(Page images and extracted text)

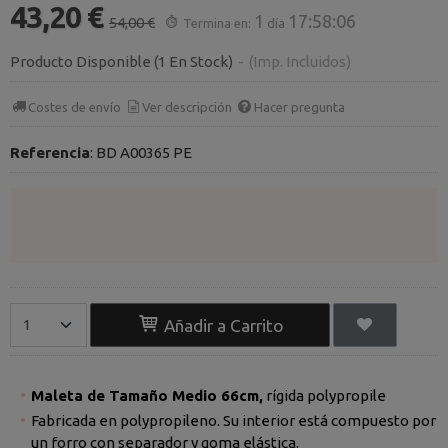
43,20 €
1
17:58:06
54,00 €
Termina en:
día
Producto Disponible
(1 En Stock)
-
(Imp. Incluidos)
Costes de envío
Ver descripción
Hacer pregunta
Referencia
:
BD A00365 PE
Añadir a Carrito
Maleta de Tamaño Medio 66cm,
rígida polypropile
Fabricada en polypropileno. Su interior está compuesto por
un forro con separador y goma elástica.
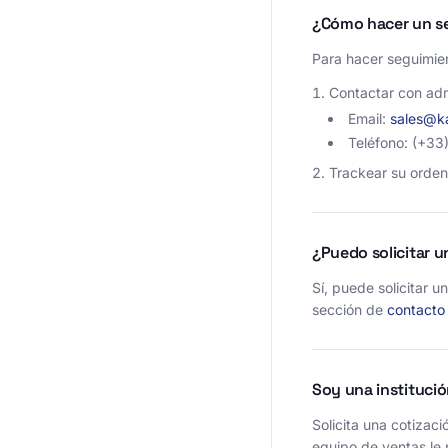
¿Cómo hacer un s
Para hacer seguimie
Contactar con adm
Email:
sales@ka
Teléfono: (+33
Trackear su orde
¿Puedo solicitar u
Sí, puede solicitar 
sección de
contacto
Soy una institució
Solicita una cotizac
equipo de ventas le 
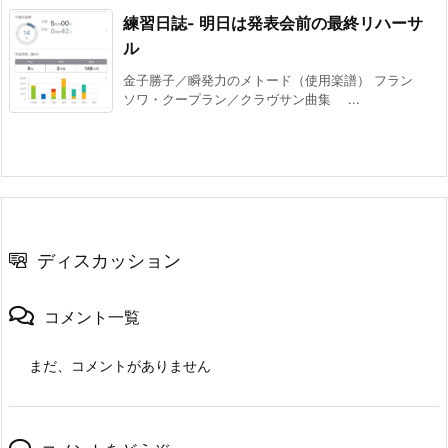
練習日誌- 明日は発表会前の最終リハーサ
ル
金子勝子／瞬発力のメトード（使用楽譜） フラン
ソワ・クープラン／クラヴサン曲集 ...
ディスカッション
コメント一覧
まだ、コメントがありません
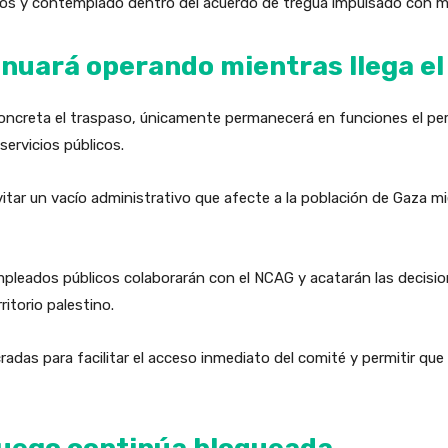
os y contemplado dentro del acuerdo de tregua impulsado con me
inuará operando mientras llega el
oncreta el traspaso, únicamente permanecerá en funciones el per
ervicios públicos.
ar un vacío administrativo que afecte a la población de Gaza mie
leados públicos colaborarán con el NCAG y acatarán las decisi
itorio palestino.
ucradas para facilitar el acceso inmediato del comité y permitir qu
 fuego continúa bloqueada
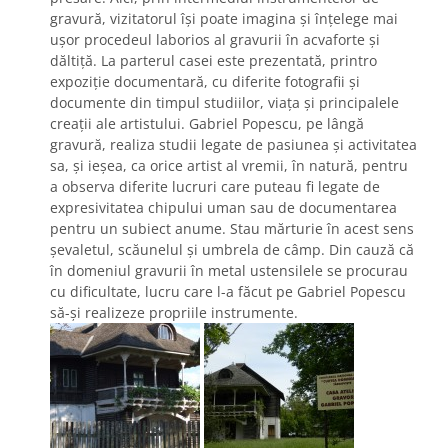
gravură, vizitatorul îşi poate imagina şi înţelege mai
uşor procedeul laborios al gravurii în acvaforte şi
dăltiţă. La parterul casei este prezentată, printro
expoziţie documentară, cu diferite fotografii şi
documente din timpul studiilor, viaţa şi principalele
creaţii ale artistului. Gabriel Popescu, pe lângă
gravură, realiza studii legate de pasiunea și activitatea
sa, şi ieşea, ca orice artist al vremii, în natură, pentru
a observa diferite lucruri care puteau fi legate de
expresivitatea chipului uman sau de documentarea
pentru un subiect anume. Stau mărturie în acest sens
șevaletul, scăunelul și umbrela de câmp. Din cauză că
în domeniul gravurii în metal ustensilele se procurau
cu dificultate, lucru care l-a făcut pe Gabriel Popescu
să-şi realizeze propriile instrumente.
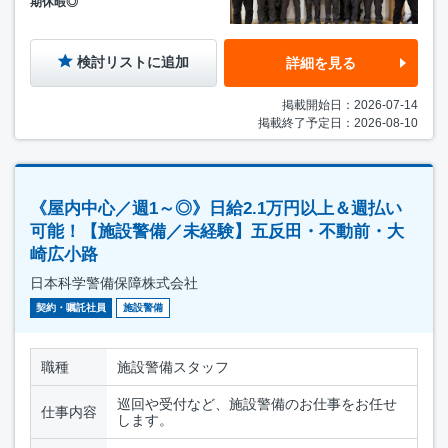
期休暇◎
検討リストに追加
詳細を見る
掲載開始日：2026-07-14
掲載終了予定日：2026-08-10
《屋内中心／週1～◎》日給2.1万円以上＆週払い
可能！【施設警備／未経験】五反田・不動前・大
崎広小路
日本科学警備保障株式会社
契約・嘱託社員
施設警備
職種
施設警備スタッフ
巡回や受付など、施設警備のお仕事をお任せ
仕事内容
します。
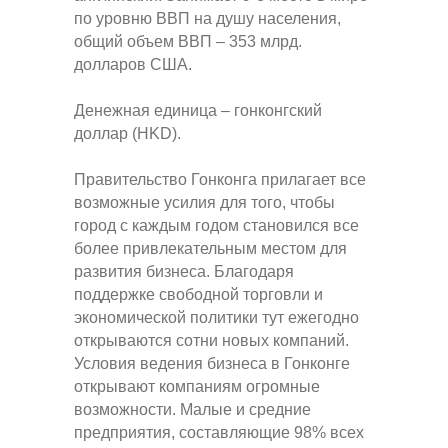
по уровню ВВП на душу населения,
общий объем ВВП – 353 млрд.
долларов США.
Денежная единица – гонконгский
доллар (HKD).
Правительство Гонконга прилагает все
возможные усилия для того, чтобы
город с каждым годом становился все
более привлекательным местом для
развития бизнеса. Благодаря
поддержке свободной торговли и
экономической политики тут ежегодно
открываются сотни новых компаний.
Условия ведения бизнеса в Гонконге
открывают компаниям огромные
возможности. Малые и средние
предприятия, составляющие 98% всех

- _Job item_:
Copy every line of the records exactly as it is written, but not the pictures.

- _Task response_:
43,20 €
1
17:58:06
54,00 €
Termina en:
día
Producto Disponible
(1 En Stock)
-
(Imp. Incluidos)
Costes de envío
Ver descripción
Hacer pregunta
Referencia
:
BD A00365 PE
Añadir a Carrito
Maleta de Tamaño Medio 66cm,
rígida polypropile
Fabricada en polypropileno. Su interior está compuesto por
un forro con separador y goma elástica.
¿Cómo hacer un s
Para hacer seguimie
Contactar con adm
Email:
sales@ka
Teléfono: (+33
Trackear su orde
¿Puedo solicitar u
Sí, puede solicitar 
sección de
contacto
Soy una institució
Solicita una cotizac
equipo de ventas le 
練習日誌- 明日は発表会前の最終リハーサ
ル
金子勝子／瞬発力のメトード（使用楽譜） フラン
ソワ・クープラン／クラヴサン曲集 ...
ディスカッション
コメント一覧
まだ、コメントがありません
os y contemplado dentro del acuerdo de tregua impulsado con me
inuará operando mientras llega el
oncreta el traspaso, únicamente permanecerá en funciones el per
ervicios públicos.
ar un vacío administrativo que afecte a la población de Gaza mie
leados públicos colaborarán con el NCAG y acatarán las decisi
itorio palestino.
ucradas para facilitar el acceso inmediato del comité y permitir qu
 fuego continúa bloqueada
gravură, vizitatorul îşi poate imagina şi înţelege mai
uşor procedeul laborios al gravurii în acvaforte şi
dăltiţă. La parterul casei este prezentată, printro
expoziţie documentară, cu diferite fotografii şi
documente din timpul studiilor, viaţa şi principalele
creaţii ale artistului. Gabriel Popescu, pe lângă
gravură, realiza studii legate de pasiunea și activitatea
sa, şi ieşea, ca orice artist al vremii, în natură, pentru
a observa diferite lucruri care puteau fi legate de
expresivitatea chipului uman sau de documentarea
pentru un subiect anume. Stau mărturie în acest sens
șevaletul, scăunelul și umbrela de câmp. Din cauză că
în domeniul gravurii în metal ustensilele se procurau
cu dificultate, lucru care l-a făcut pe Gabriel Popescu
să-şi realizeze propriile instrumente.
期休暇◎
検討リストに追加
詳細を見る
掲載開始日：2026-07-14
掲載終了予定日：2026-08-10
《屋内中心／週1～◎》日給2.1万円以上＆週払い
可能！【施設警備／未経験】五反田・不動前・大
崎広小路
日本科学警備保障株式会社
契約・嘱託社員
施設警備
職種
施設警備スタッフ
巡回や受付など、施設警備のお仕事をお任せ
仕事内容
します。
по уровню ВВП на душу населения,
общий объем ВВП – 353 млрд.
долларов США.
Денежная единица – гонконгский
доллар (HKD).
Правительство Гонконга прилагает все
возможные усилия для того, чтобы
город с каждым годом становился все
более привлекательным местом для
развития бизнеса. Благодаря
поддержке свободной торговли и
экономической политики тут ежегодно
открываются сотни новых компаний.
Условия ведения бизнеса в Гонконге
открывают компаниям огромные
возможности. Малые и средние
предприятия, составляющие 98% всех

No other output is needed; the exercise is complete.